--- TEXTE FOURNI ---
------------------------------

Le Serpent Majuscule
Rue de Sèvres continue son adaptation de l’œuvre de Pierre Lemaître * avec le Serpent Majuscule, roman paru en 2021. Pour la première fois, c’est l’auteur lui-même qui se charge de l’adaptation de son récit et est, pour la première fois, accompagné de Dominique Monféry au dessin et aux couleurs.

© Le Serpent Majuscule – Pierre Lemaître, Dominique Monféry – Rue de Sèvres, 2025
Paris, 1985. Ancienne résistante, Mathilde vit tranquillement avec son chien Ludo dans un mignon pavillon de banlieue. Mais la septuagénaire est également une tueuse impitoyable et redoutable. Bon, l’âge avançant, elle est surtout impitoyable… Mais Mathilde, ce dont elle a vraiment besoin, c’est une femme de ménage fiable et honnête. Après les cinq incompétentes précédentes, elle espère que la prochaine sera la bonne. Ça tombe bien, parce que l’agence intérim accepte de lui en envoyer encore une, la dernière. Mais faudrait pas confondre la fiche intérim de la bonne avec une fiche de cible à abattre. Ça ferait tache, une sacrée grosse tache de sang… Ce n’est pas comme si Mathilde commençait à perdre de la lucidité…

© Le Serpent Majuscule – Pierre Lemaître, Dominique Monféry – Rue de Sèvres, 2025
Il faut flinguer Mathilde
On ne présente plus Pierre Lemaître, l’un des auteurs les plus populaires du paysage littéraire français, dont chaque nouvelle publication crée l’événement. Il commence sa carrière d’auteur en 2006 avec des polars sombres qui rencontrent un joli succès public et critique. Mais la consécration arrive en 2013 avec l’immense Au revoir là-haut, prix Goncourt adapté au cinéma par Albert Dupontel en 2017 (carton au box-office et remportant 6 Césars), mais aussi en bande-dessinée dès 2015 par Christian De Metter.

© Le Serpent Majuscule – Pierre Lemaître, Dominique Monféry – Rue de Sèvres, 2025
Que ce soit dans le policier ou le drame historique, Pierre Lemaître cisèle ses récits avec une précision implacable. Chaque élément scénaristique a ses causes et ses conséquences et tout s’enchaîne avec logique. C’est également largement le cas dans la bande-dessinée le Serpent Majuscule. Sans aucune perte de temps ni détour, la narration entraîne le lecteur dans une valse à mille temps imparable. Une danse macabre, riche en rebondissements, dans laquelle chaque protagoniste semble un mort en sursis.

------------------------------

--- DONNÉES ÉTUDIÉES ---
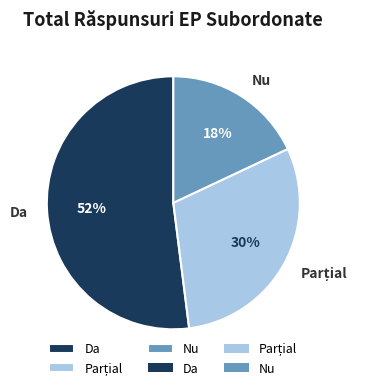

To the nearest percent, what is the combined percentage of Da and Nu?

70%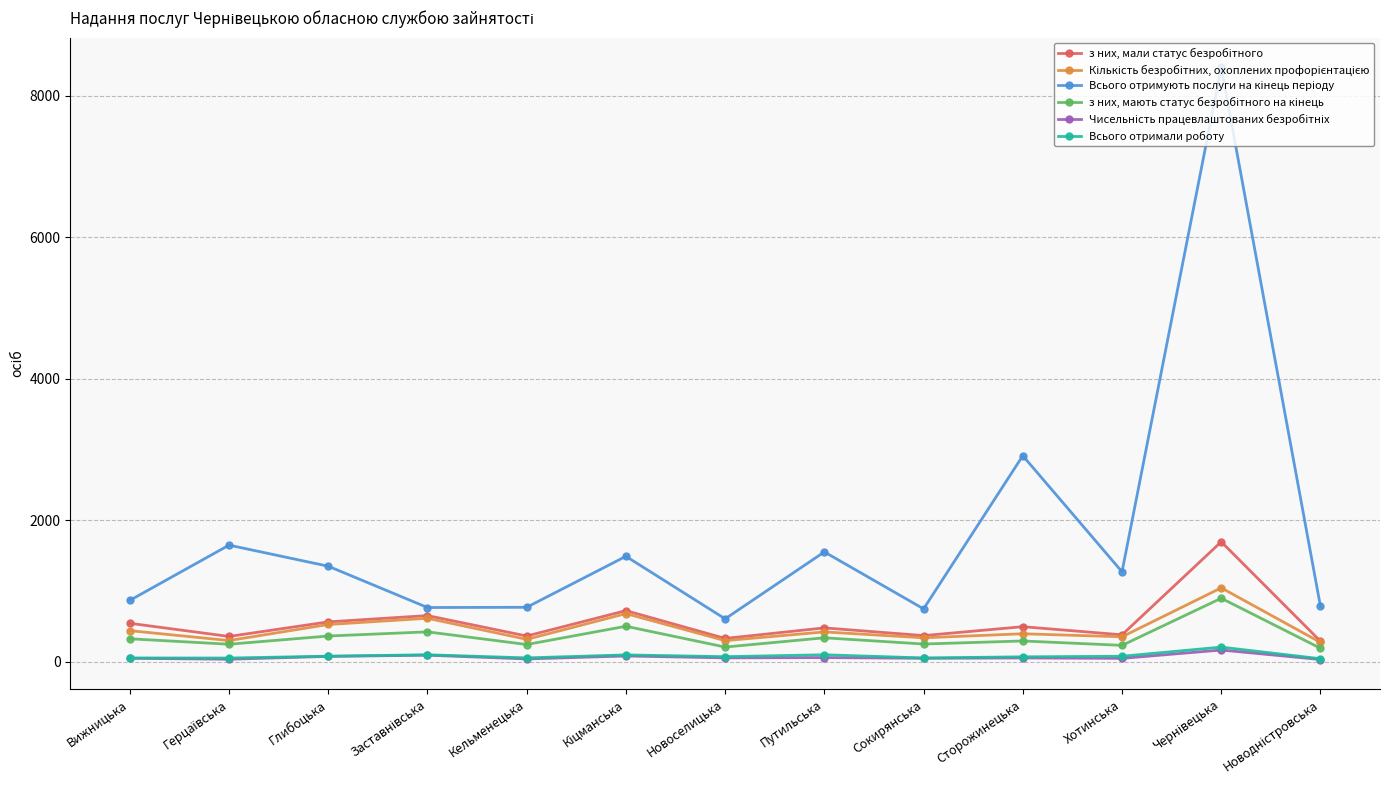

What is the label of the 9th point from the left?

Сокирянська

------------------------------

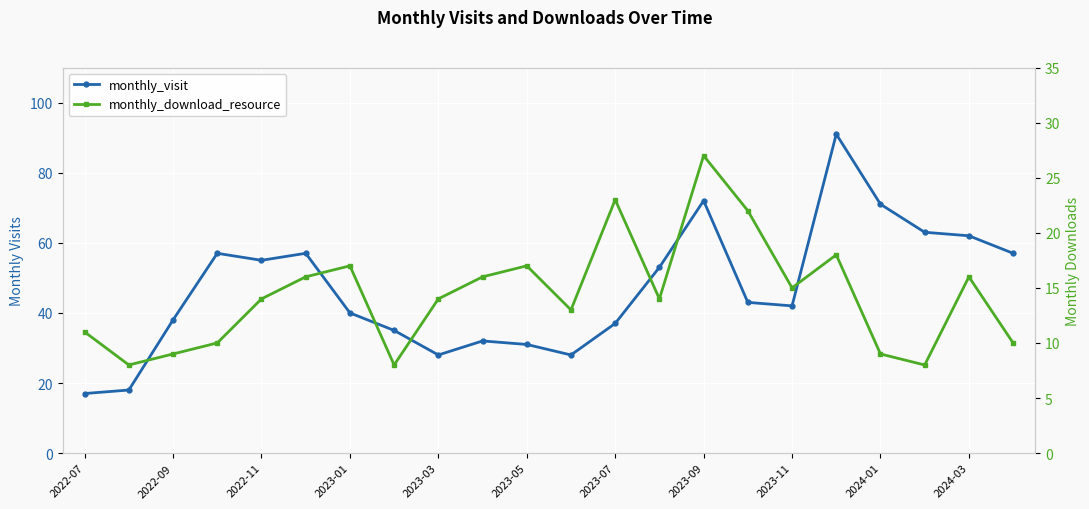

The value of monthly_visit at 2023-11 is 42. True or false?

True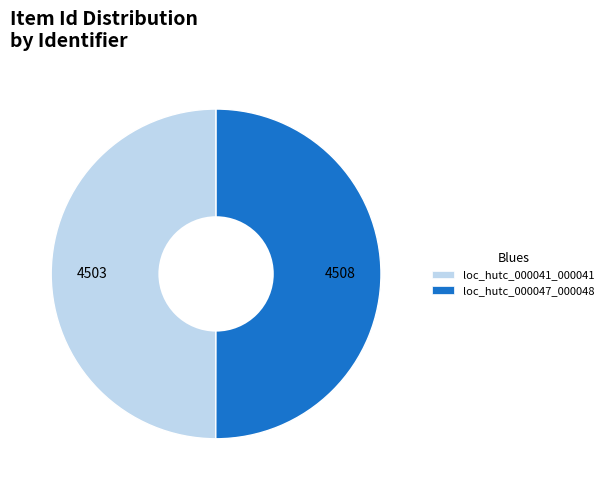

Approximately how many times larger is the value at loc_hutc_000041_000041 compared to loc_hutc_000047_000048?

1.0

------------------------------

--- EXERCICES ---
1. Répondez brièvement à ces questions sur le texte sur le Serpent Majuscule :
(a) En quelle année le roman le Serpent Majuscule est-il paru ?
(b) Comment s'appelle le chien de Mathilde ?
(c) Qui a adapté Au revoir là-haut au cinéma ?
2. Poursuivez le texte sur le Serpent Majuscule à partir de sa dernière phrase.

--- RÉPONSES ---
1.
(a) En 2021.
(b) Ludo.
(c) Albert Dupontel.

2.
© Le Serpent Majuscule – Pierre Lemaître, Dominique Monféry – Rue de Sèvres, 2025
L’auteur aime ses personnages mais n’hésite pas à leur faire subir les pires atrocités, surprenant le lecteur à chaque événement. Malgré le peu de valeur que l’auteur semble accorder à la vie de ses acteurs, son récit possède tout de même une profonde humanité, notamment par les failles, psychologiques et/ou physiques des protagonistes qui les rendent crédibles et suscitent sans peine l’empathie du lecteur. Si Pierre Lemaître maltraite ses personnages, son lecteur aura en effet tendance à s’attacher à chacun, ou presque.

© Le Serpent Majuscule – Pierre Lemaître, Dominique Monféry – Rue de Sèvres, 2025
La tatie flingueuse
Que ce soit dans ses polars les plus sombres ou ses drames les plus poignants, Pierre Lemaître a toujours su créer des personnages d’une puissance indéniable. Même si sa Mathilde, gouailleuse et perdant sa lucidité, tranche un peu, par son côté presque humoristique, avec la galerie habituelle de l’auteur, elle n’en est pas pour autant moins captivante. Tantôt inquiétante, et même réellement effrayante, tantôt drôle en mamie râleuse et impatiente, tantôt pathétique lorsqu’elle perd la tête, la vieille dame se démarque ainsi, non seulement des tueurs habituels, mais également des personnages âgés mais redoutables qui se multiplient ces dernières années.

© Le Serpent Majuscule – Pierre Lemaître, Dominique Monféry – Rue de Sèvres, 2025
Les parcours des rôles secondaires, réalistes et assez dramatiques, qui, au début du récit, semblent menés parallèlement vont se percuter par la simple existence de Mathilde. Calvitie pour René, Petite taille pour Tev, passé trouble pour Constance, chacun a ses imperfections qui les rendent si crédibles et attachants. Il devient facile de s’identifier à eux, et la cruauté du récit crée un sentiment de crainte ultra pesant sur le lecteur. Il faut dire que le dessin aide également à rendre tous ces protagonistes aussi captivants.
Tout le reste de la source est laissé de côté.